Below, you can see how early-stage rounds around the country compare to the national average. To make it easier to see trends, we display a two-period simple moving average line alongside individual data points.
Although the average has certainly crept up, part of that is attributable to a newer trend in companies raising huge sums of money. In the report, we indicated that many of the largest early-stage rounds were raised by companies in the West and Northeast. But startups in these regions don’t hold a monopoly on raising lots of money from venture capitalists.
Here, we wanted to highlight some of the biggest early-stage rounds struck by Midwestern and Southern companies. After all, the coasts tend to dominate the media’s conversation concerning tech. So, here’s some love for the middle of the country, and its biggest deals:
The five biggest early-stage VC rounds raised by Southern startups in 2018 and January 2019
- Hailing from Atlanta, Knock, a company aiming to help homeowners streamline the process of trading up for a new house, raised $400 million in Series B funding in a deal announced on January 15, 2019. Crunchbase News covered the transaction, which was led by Foundry Group and was composed of an undisclosed blend of equity and debt.

━━━━━━━━━━━━━━━━━━━━━━━━━━━━━━

Please continue the passage above on the biggest early-stage venture rounds in the Midwest and South from where it stops.

━━━━━━━━━━━━━━━━━━━━━━━━━━━━━━

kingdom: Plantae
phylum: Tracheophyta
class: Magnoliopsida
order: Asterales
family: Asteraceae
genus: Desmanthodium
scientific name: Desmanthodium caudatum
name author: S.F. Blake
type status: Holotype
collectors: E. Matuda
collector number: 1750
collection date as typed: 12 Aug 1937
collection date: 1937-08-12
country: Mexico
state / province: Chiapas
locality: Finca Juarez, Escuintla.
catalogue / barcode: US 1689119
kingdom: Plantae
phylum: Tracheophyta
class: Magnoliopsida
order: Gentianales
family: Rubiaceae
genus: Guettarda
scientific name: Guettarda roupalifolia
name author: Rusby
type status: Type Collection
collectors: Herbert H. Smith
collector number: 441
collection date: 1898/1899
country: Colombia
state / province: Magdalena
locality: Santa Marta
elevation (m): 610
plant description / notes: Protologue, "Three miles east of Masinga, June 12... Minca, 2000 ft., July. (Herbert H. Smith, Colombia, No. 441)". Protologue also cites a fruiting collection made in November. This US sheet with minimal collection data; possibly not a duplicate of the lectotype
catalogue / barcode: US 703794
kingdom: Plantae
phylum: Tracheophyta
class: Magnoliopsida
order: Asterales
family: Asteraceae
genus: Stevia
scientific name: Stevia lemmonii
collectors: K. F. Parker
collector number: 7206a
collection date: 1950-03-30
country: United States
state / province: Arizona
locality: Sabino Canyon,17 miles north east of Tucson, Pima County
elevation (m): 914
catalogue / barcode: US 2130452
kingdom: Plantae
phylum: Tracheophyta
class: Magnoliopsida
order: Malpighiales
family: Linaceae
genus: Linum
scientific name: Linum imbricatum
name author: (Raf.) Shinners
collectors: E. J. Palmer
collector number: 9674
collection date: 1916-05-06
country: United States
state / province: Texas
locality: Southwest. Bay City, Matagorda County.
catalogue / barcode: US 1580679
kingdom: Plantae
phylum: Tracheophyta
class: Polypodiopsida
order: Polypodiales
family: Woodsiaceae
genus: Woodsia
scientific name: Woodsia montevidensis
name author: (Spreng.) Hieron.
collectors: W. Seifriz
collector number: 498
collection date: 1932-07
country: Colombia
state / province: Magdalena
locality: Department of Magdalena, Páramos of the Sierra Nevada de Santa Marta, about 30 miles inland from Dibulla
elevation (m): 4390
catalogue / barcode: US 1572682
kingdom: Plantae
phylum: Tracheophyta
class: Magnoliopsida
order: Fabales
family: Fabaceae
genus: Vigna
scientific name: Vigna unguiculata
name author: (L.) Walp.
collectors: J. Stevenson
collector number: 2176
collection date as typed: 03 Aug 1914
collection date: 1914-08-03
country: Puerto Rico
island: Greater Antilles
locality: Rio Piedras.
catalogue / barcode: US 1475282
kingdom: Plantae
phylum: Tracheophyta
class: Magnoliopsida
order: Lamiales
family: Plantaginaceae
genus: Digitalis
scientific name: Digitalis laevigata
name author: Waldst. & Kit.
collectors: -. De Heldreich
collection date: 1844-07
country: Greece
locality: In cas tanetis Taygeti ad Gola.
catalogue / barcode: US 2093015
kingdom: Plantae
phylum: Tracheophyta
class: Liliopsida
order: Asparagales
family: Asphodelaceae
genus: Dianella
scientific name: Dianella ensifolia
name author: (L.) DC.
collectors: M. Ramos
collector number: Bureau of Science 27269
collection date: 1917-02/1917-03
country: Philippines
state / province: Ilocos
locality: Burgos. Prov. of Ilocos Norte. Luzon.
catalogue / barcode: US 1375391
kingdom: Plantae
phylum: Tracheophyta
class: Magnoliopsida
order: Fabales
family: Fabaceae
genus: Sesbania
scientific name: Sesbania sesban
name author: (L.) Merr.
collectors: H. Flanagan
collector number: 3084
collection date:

━━━━━━━━━━━━━━━━━━━━━━━━━━━━━━

### Task response
- Viela Bio, based in Gaithersburg, Maryland (which, by the Census Bureau’s definition, is in the South), is a clinical-stage therapeutics company developing novel molecules for treating severe inflammation and autoimmune disorders. The company announced $282.2 million in Series A venture funding in February 2018. Viela Bio was spun out of biopharmaceutical conglomerate AstraZeneca.
- Another company entering the home-flipping market is Austin-based Bungalo, which announced $250 million in Series A funding back in September 2018. Austin-based financial services company Amherst Holdings and its real estate investment subsidiary were the sole sources of capital on the deal.
- Another Atlanta company, Bakkt, raised $182.5 million in a Series A round announced on December 31, 2018. A number of blockchain-focused investors participated in the round, alongside Microsoft’s early-stage VC arm M12 and the Boston Consulting Group.
- Crunchbase News broke the story of Raleigh, NC-based gene editing company Precision BioSciences’s $110 million Series B round based on an SEC filing spotted back in June 2018. The company formally announced the round several weeks after the initial filing. The round was led by ArrowMark Partners, which was joined by nearly two dozen other new and prior investors that participated in the round.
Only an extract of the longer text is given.